Под рубашкой родинка вожделенна.
Что дозволено травам, не дозволено нам.
Травам дозволена нежность к мертвым.
Нам над гробом надгробная надпись.
«Бес признает посланника…»
бес признает посланника
и бесноватый зряч.
ночью и днем, в горах и гробах
его разум отверст
даже если разъят
и исторгнут
«После дождя высыпают как паданцы…»
после дождя высыпают как паданцы
с той же силой от сердца отрывается снег
гортензии розовое сгущение, молния шаровая
румянец, люминесцентный, трещит
запрокинутые, в легкомысленной невесомости
смотрели на вершины деревьев: ворона гналась за белкой
но вскоре и вовсе потеряли их из виду
вошли в тучу чаек
и никак не перейти мост
«Самый грустный – лебедь-кликун…»
Самый грустный – лебедь-кликун,
а бакланы – голубоглазые.
Долгое время вокруг мурены,
ее пятнистого тела. Твое лицо,
когда ты занимаешься любовью,
в зеленоватых сумерках комнаты.
В глубине – голоса дворовых детей,
подстроенные, неслучайные птицы.
Необязательность этого или другого
нового текста. Неловкость, в общем-то
несуразность этого личного.
Самый грустный – лебедь-кликун,
а бакланы – голубоглазые.
Среди горестных птиц посещают монаха
неумелые ужас и страх.
«Ясно, что все имена вошли сейчас в это тело как духи…»

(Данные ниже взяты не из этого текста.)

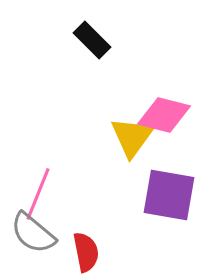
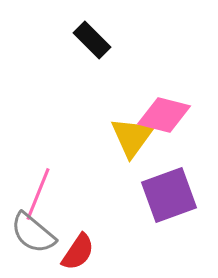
purple square: rotated 30 degrees counterclockwise
red semicircle: moved 8 px left; rotated 45 degrees clockwise
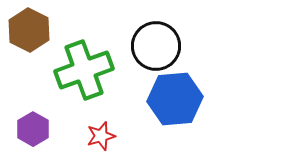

Ясно, что все имена вошли сейчас в это тело как духи,
и поэтому оно облюбовано как укрытие.
Но появляется образ тревожной буфетчицы в фартуке, и она говорит:
«Нет, ты не мой возлюбленный, ты самозванец!
У тебя ни одной веснушки, но родинки у нас одинаковые».

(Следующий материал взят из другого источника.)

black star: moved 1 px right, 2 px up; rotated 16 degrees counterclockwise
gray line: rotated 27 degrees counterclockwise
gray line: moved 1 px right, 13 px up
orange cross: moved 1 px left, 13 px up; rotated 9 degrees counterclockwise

И тогда это главное имя накатывает с грохотом морской гальки,
и не вмещается уже ни в одно тело,
и поселяется, наконец, в шелесте вышестоящего петровского дуба.
«Невлюбленный несет повинность, претерпевает…»

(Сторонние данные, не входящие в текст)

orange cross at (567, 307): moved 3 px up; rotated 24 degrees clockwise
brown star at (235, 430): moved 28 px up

Невлюбленный несет повинность, претерпевает.
Радуется и веселится в любви влюбленный:
ходит по берегу с порванным ртом.
Сейчас погаснет последняя небесная полоска:
осталась самая грустная часть вечера.
Все белки ушли в дупла и спят.
Мы отошли от всех дел и съели собаку невиноватую.
Мне не сойти с места действия, я вовлечен в эту работу:
выполняю функцию вроде колышка, ограждаю растение.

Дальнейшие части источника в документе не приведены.